**RECORDED INFORMATION:**
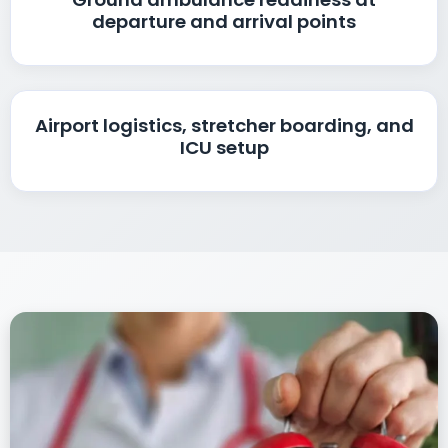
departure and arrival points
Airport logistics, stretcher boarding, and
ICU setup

* * *

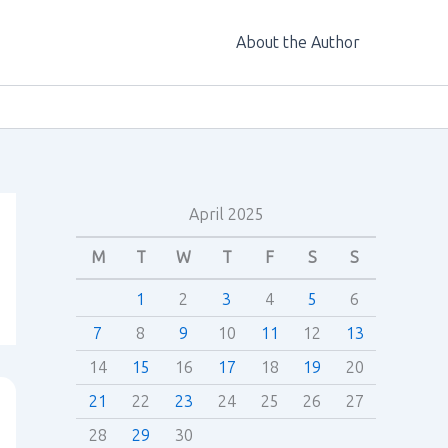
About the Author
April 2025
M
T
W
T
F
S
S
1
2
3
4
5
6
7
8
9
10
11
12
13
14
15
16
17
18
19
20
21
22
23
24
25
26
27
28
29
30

==

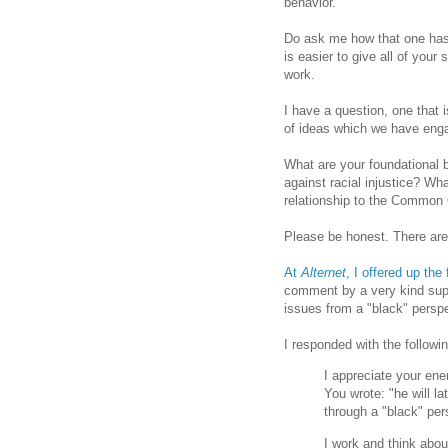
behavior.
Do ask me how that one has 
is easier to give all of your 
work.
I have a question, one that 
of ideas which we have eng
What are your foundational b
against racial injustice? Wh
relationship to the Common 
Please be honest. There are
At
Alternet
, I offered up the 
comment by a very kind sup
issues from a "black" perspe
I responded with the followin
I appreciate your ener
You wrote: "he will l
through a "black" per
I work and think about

**EXERCISE DESCRIPTION:**
Gather every line from the items above that contains the word "your".

**ANSWER AREA:**
is easier to give all of your 
What are your foundational b
I appreciate your ener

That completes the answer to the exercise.